TEXTE FOURNI:
**********

Les mauvaises démarches :
- faire abstraction des vibrations mécaniques subies par les mains et les bras puis transmises au corps,
- minimiser l’impact des nuisances sonores sur le poste de travail
- considérer le travail en équipe successive alternante (ou travail à la chaîne) comme une organisation « classique » et « normale » du travail,
- méconnaître les agents chimiques dangereux dont la poussière ou les fumées.
En résumé, les facteurs de pénibilité sont au nombre de six :
- travail de nuit,
- travail répétitif,
- travail en équipes successives alternantes,
- activités exercées en milieu hyperbare - pression supérieure à la pression atmosphérique,
- bruit,
- températures extrêmes.
À cela, il faut ajouter :
- manutention manuelle de charges,
- postures pénibles,
- vibrations mécaniques,
- agents chimiques dangereux.
Ces derniers peuvent aboutir à la reconnaissance d’une maladie professionnelle et permettre aux collaborateurs concernés d’envisager un départ à la retraite anticipée. Les autres sont comptabilisés via des points dans le compte professionnel de prévention (C2P) lorsque les risques reconnus et référencés dépassent un seuil fixé par le législateur. Une partie de ces points est transférée sur le compte personnel de formation pour favoriser la reconversion et la montée en compétences.
Bien organiser l’évaluation et le suivi des risques professionnels
Plateforme logistique, manutention de citerne, chantier de construction en souterrain, construction en milieu marin, industrie de la métallurgie et de l’acier, travaux de rénovation et de création de routes, préparation des matières premières et conditionnement dans l’agroalimentaire, entretiens des locaux et gestion des déchets… Les situations à risques professionnels sont multiples et parfois se cumulent pour certains métiers. Par exemple, dans la logistique, un collaborateur peut être soumis à un travail répétitif avec une charge à lever en travail de nuit. Le Code du travail a défini des seuils au-delà desquels, il y a une compensation pour les salariés. En dessous, il n’y a pas de compensation. En creux, il n’y a pas de pénibilité.
Les évaluations pour éviter les situations de pénibilité :
- programmer moins de 60 interventions par an avec une pression inférieure à 1 200 hectopascals pour les missions en milieu hyperbare comme les travaux en milieu marin ou des manipulations scientifiques,
- exposer à une pression acoustique inférieure à 135 décibels moins de 120 fois par an,
- prévoir moins de 120 nuits de travail par an, entre minuit et 5 heures du matin,
- proposer des postes avec des tâches répétitives inférieures à 30 actions par minute sur une durée inférieure à 900 heures par an.

**********

LIGNES FOURNIES:
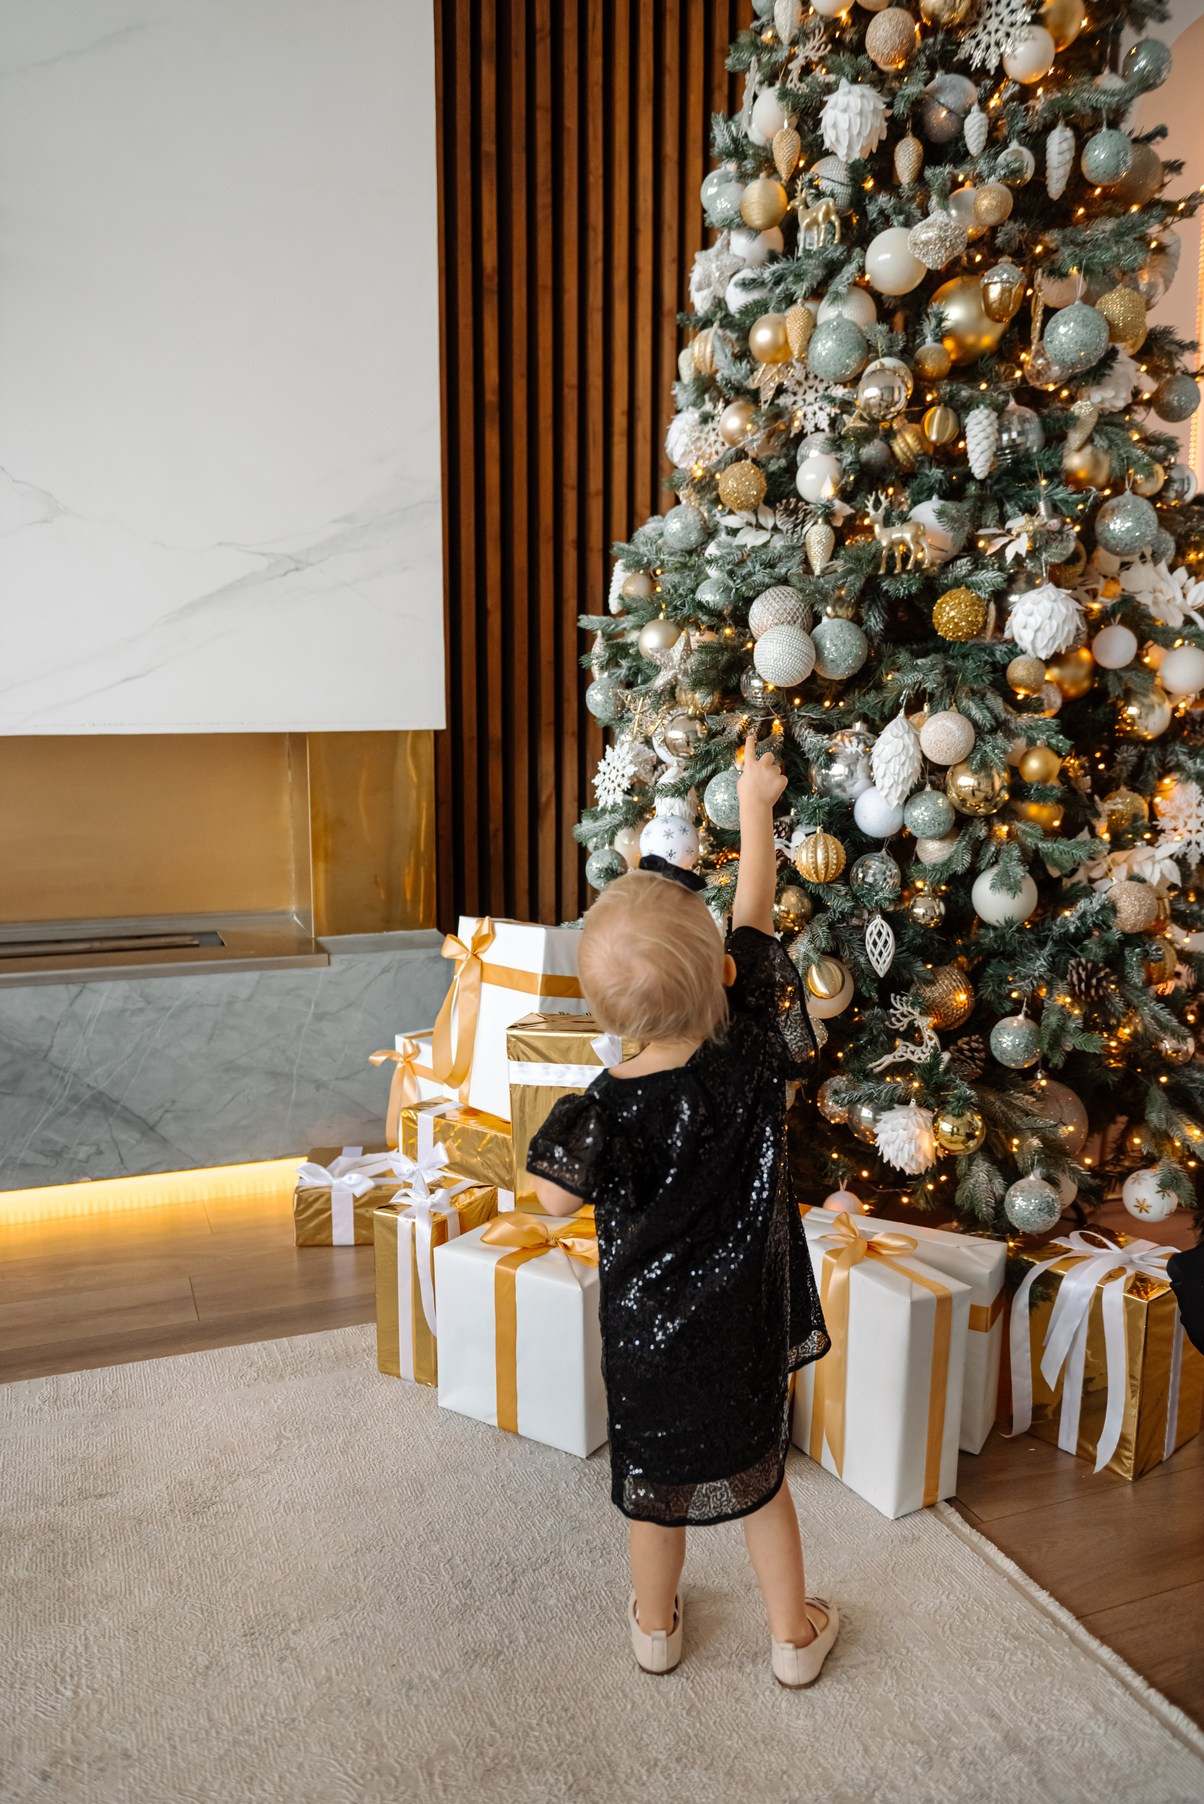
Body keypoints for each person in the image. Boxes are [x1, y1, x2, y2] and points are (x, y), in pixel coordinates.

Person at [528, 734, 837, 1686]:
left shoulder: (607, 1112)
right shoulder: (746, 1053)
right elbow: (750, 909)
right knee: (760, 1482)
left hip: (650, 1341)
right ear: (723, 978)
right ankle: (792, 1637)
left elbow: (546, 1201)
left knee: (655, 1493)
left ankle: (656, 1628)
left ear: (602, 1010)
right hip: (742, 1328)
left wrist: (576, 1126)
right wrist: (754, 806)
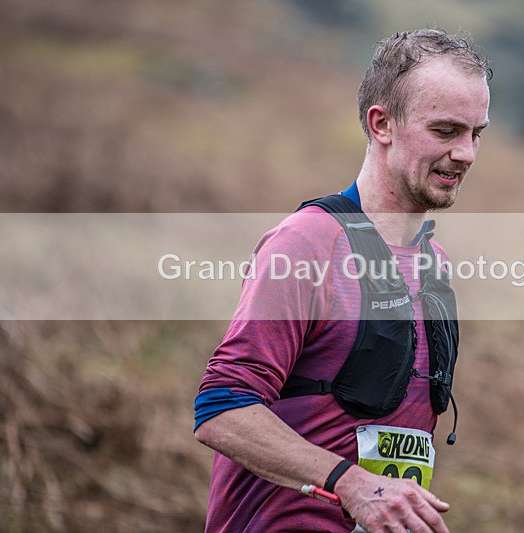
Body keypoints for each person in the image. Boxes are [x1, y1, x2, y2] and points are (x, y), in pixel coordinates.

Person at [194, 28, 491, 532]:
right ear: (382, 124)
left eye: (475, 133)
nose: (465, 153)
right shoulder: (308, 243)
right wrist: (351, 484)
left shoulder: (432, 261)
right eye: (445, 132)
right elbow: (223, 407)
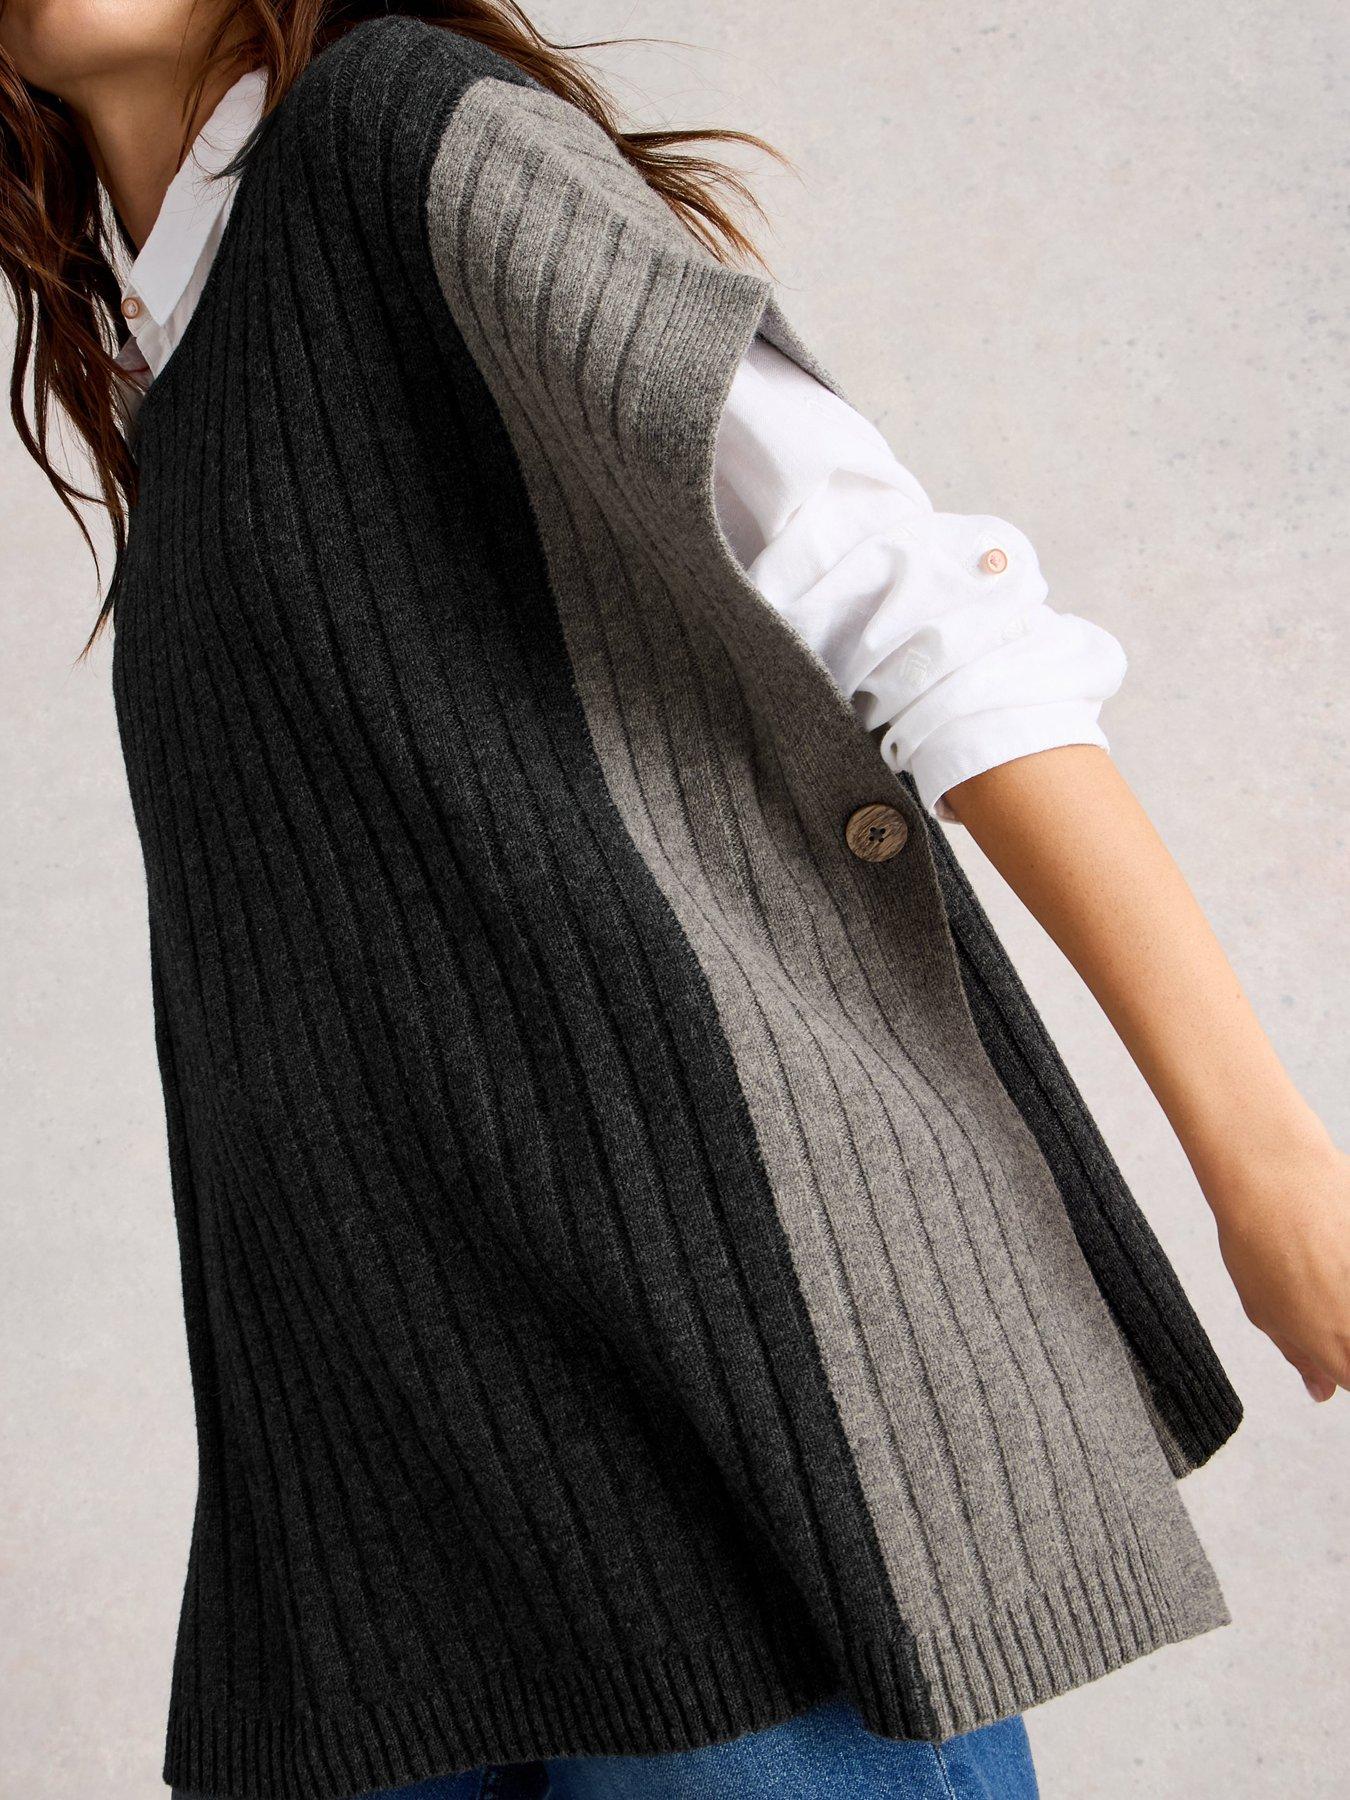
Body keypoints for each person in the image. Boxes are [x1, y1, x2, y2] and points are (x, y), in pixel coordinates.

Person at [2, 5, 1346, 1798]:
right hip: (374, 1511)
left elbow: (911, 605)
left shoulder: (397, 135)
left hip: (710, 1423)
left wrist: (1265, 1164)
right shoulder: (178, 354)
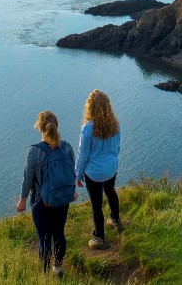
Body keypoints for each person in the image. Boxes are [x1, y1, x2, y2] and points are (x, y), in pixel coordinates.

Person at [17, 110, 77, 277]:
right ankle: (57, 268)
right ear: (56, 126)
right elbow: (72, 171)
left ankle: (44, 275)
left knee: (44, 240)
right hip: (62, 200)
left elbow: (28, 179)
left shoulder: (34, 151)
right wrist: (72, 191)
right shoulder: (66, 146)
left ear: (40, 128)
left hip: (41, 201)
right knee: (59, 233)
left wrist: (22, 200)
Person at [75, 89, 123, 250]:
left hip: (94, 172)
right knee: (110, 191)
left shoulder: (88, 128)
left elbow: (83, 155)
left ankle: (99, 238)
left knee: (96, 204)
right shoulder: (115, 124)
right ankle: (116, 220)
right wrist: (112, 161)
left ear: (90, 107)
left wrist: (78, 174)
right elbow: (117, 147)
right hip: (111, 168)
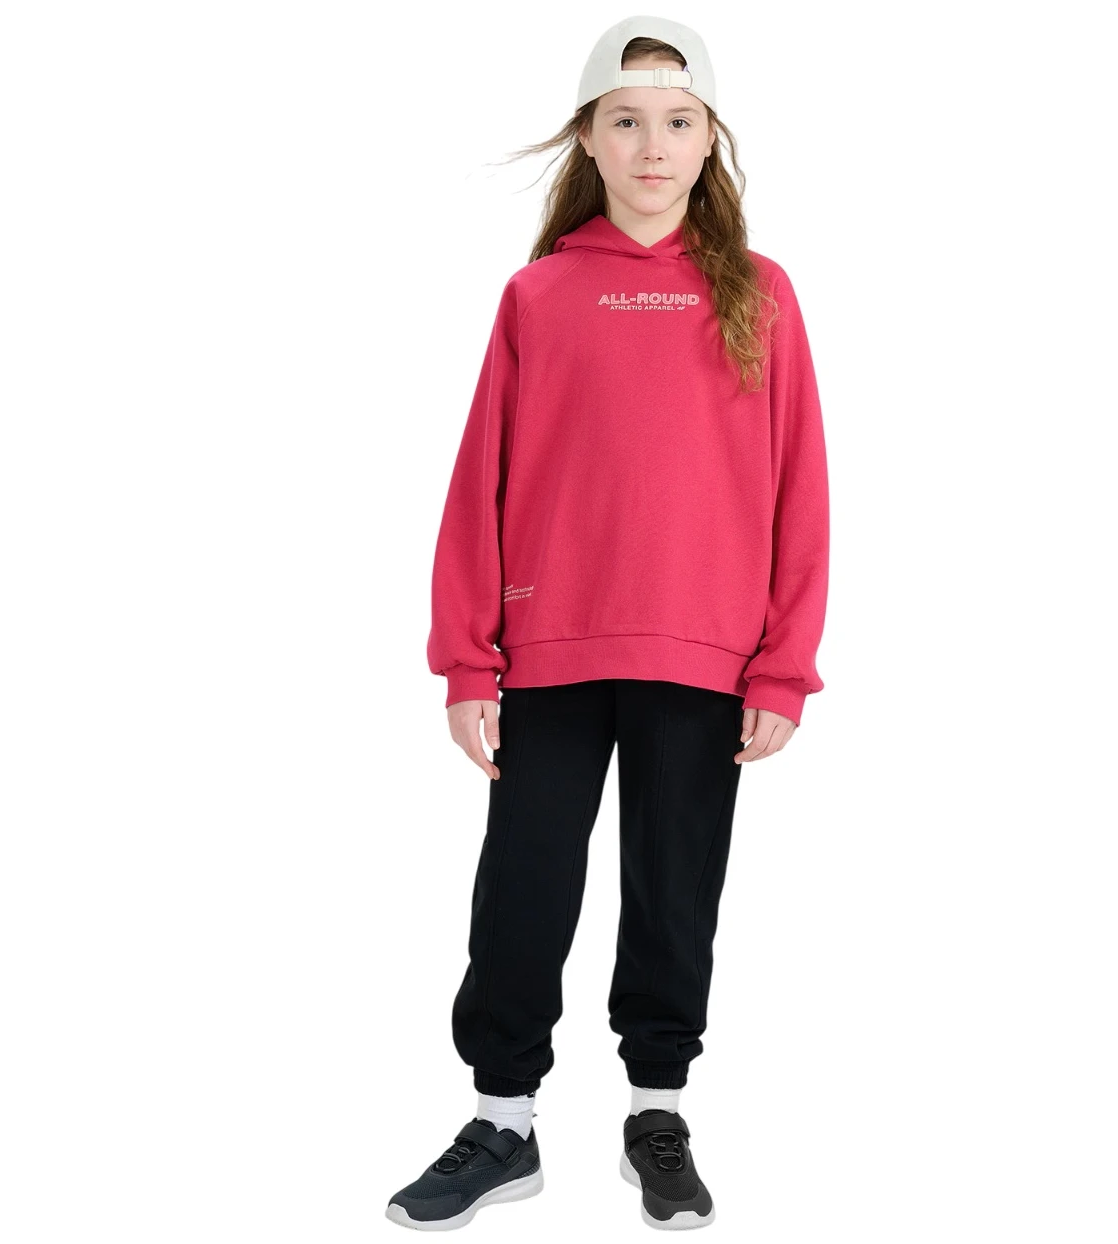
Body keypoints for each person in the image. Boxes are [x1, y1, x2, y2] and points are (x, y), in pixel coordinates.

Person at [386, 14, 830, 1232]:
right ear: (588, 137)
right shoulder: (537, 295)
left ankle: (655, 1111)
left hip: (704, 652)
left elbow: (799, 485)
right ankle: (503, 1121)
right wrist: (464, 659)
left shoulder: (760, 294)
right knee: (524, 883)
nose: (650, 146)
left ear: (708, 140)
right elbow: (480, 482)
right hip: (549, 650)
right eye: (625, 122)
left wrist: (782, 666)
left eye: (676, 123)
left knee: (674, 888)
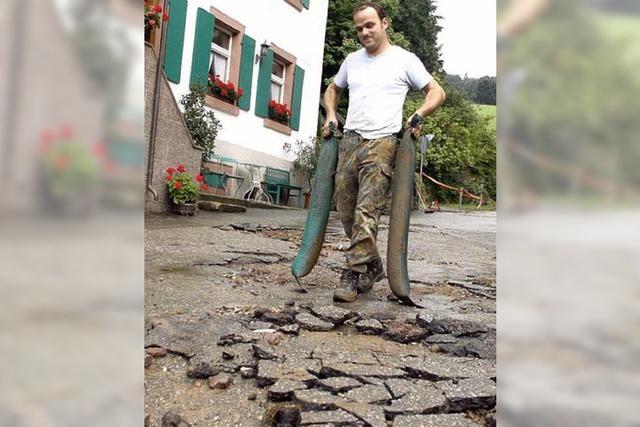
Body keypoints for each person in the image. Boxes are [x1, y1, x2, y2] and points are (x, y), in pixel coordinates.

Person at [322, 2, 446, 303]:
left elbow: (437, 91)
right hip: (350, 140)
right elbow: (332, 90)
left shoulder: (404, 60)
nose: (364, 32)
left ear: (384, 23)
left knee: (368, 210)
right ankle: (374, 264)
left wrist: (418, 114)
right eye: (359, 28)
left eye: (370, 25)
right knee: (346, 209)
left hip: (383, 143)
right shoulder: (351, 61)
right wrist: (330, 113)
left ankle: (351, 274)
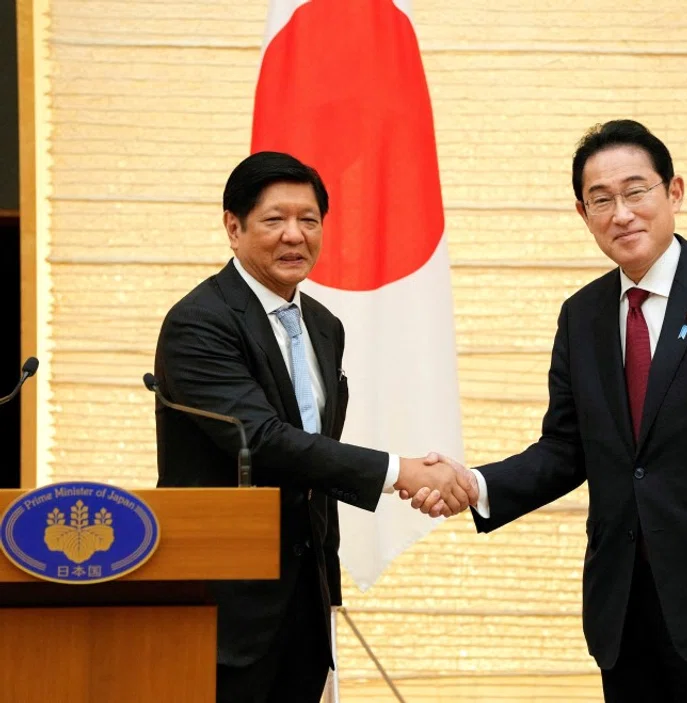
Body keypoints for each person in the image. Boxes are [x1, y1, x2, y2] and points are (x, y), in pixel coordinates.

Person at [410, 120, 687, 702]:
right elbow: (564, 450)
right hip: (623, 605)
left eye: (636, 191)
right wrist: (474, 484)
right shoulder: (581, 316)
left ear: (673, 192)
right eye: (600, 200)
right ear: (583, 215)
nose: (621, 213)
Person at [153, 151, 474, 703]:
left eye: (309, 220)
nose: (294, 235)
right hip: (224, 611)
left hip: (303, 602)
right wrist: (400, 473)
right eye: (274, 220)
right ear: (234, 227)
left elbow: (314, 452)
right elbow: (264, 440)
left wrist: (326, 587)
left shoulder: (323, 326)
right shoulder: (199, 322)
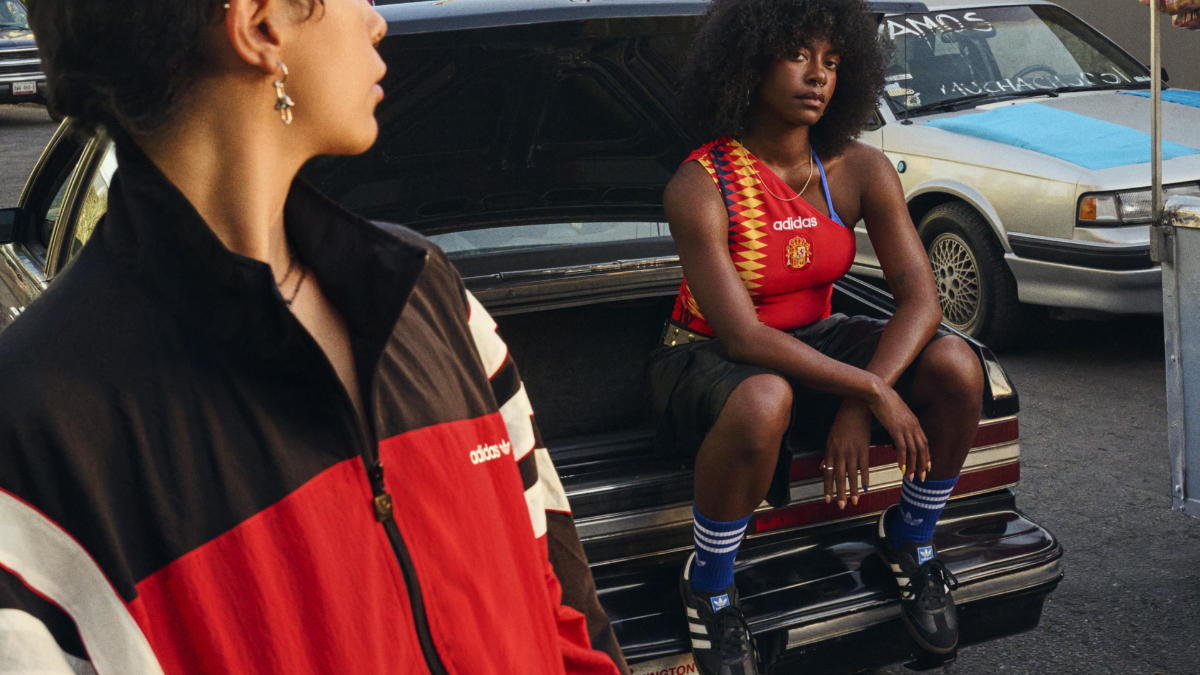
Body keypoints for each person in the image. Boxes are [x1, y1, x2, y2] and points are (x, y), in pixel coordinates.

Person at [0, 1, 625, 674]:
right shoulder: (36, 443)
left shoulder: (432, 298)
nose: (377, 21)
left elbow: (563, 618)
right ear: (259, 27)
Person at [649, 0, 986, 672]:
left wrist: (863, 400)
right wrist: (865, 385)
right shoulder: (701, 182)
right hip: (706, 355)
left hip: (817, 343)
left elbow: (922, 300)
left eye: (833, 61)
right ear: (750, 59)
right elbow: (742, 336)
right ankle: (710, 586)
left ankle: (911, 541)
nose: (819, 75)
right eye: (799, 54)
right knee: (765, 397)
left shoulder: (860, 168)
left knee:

**********

TRAVAIL DEMANDÉ:
a - Traduisez en anglais cette phrase du texte fourni : « Le Code du travail a défini des seuils au-delà desquels, il y a une compensation pour les salariés. »
b - Reproduisez à l'identique tout le passage du texte fourni, depuis les mots « En résumé, les » jusqu'aux mots « - températures extrêmes. » inclus.
Les lignes ne présentent aucun rapport avec le texte fourni.

EXERCICE CORRIGÉ:
a - The Labor Code has defined thresholds beyond which there is compensation for employees.

b -
En résumé, les facteurs de pénibilité sont au nombre de six :
- travail de nuit,
- travail répétitif,
- travail en équipes successives alternantes,
- activités exercées en milieu hyperbare - pression supérieure à la pression atmosphérique,
- bruit,
- températures extrêmes.